Anyway, so Saturday morning when I go out to the car I notice a bright red Hot Pocket box in his front yard, inside his chain link fence. I come back home 2 hours later and the box in now in our front  yard. No way it could have blown up over his 4 foot tall fence- they had to have come out and thrown it in our yard thinking it was ours. A. I don't buy Hot Pockets so it wasn't ours, B. How rude to throw it into our yard and C. Fuck you Old Man! I picked it up and threw it back into their yard while saying "fucking bullshit, no my god damn hot pockets!" I proceeded to go out in the backyard where James was picking up dog poop and the nasty old mans wife happened to be on her porch (gasp- I can count on my hands the number of times I've seen her in the 5 years we've lived next door).

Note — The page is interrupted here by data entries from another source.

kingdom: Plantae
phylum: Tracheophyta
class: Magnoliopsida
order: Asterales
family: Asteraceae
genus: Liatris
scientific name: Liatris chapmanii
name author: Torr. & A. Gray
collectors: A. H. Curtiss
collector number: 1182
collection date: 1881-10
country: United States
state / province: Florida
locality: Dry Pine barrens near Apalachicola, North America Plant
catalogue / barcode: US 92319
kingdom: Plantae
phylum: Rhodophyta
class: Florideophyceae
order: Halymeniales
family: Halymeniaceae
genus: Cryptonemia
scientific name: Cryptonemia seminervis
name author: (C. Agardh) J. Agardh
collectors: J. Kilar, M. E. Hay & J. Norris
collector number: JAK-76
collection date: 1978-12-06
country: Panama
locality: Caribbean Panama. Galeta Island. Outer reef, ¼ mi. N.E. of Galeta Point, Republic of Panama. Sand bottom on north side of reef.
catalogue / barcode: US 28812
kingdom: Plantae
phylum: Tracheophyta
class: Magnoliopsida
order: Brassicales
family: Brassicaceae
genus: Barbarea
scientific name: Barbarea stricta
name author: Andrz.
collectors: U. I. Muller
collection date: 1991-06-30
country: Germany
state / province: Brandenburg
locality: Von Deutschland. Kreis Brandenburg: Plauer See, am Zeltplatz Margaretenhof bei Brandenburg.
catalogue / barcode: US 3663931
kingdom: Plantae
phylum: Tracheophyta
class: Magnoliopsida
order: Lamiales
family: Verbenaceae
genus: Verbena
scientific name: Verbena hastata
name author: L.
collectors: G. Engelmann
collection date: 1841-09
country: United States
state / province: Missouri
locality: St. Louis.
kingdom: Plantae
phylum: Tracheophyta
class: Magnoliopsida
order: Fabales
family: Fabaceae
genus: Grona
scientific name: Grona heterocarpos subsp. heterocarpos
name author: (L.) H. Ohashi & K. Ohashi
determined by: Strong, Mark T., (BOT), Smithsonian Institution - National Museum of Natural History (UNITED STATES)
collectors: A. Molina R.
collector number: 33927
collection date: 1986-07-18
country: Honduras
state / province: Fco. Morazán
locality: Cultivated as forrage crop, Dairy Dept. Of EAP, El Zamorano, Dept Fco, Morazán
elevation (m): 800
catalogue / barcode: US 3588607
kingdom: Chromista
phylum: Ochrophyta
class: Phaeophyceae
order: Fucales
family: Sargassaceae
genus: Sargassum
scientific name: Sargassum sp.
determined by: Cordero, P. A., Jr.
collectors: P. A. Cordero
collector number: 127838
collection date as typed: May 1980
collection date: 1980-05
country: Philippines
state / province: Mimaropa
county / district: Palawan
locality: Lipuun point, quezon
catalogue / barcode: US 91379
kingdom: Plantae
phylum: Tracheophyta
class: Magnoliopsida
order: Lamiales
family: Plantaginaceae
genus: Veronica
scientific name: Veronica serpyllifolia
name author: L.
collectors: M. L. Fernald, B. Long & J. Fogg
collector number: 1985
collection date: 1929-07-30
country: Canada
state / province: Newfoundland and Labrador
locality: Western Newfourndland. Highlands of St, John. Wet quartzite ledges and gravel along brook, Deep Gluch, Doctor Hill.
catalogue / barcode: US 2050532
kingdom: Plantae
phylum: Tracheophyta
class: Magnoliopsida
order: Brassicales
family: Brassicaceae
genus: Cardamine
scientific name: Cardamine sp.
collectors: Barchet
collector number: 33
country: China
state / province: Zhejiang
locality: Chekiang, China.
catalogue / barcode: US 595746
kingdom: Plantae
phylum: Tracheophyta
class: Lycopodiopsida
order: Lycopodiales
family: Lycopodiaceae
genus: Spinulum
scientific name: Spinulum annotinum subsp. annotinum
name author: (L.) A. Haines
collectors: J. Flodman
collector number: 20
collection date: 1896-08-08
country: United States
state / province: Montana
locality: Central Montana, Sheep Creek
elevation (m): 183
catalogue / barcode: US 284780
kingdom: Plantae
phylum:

So I ask James, "Did you eat hot pockets?" "No." "Because there is a box in our front yard- it WAS over in the neighbors yard, they must have throw it over here. That really irritates me, it's not my job to pick up their trash and it's not our damn hot pockets." Well she quickly popped back inside and shut her sliding glass door, closed the blinds. When the gardner (aka random man from craigslist) they hired came over to pull the weeds (in the yard they never go out in) I wanted to take him
some f*ing hot pockets.
Tomorrow I'll try to vent less. In the meantime have a FUN and healthy day! Enjoy the fact that my neighbor is not yours!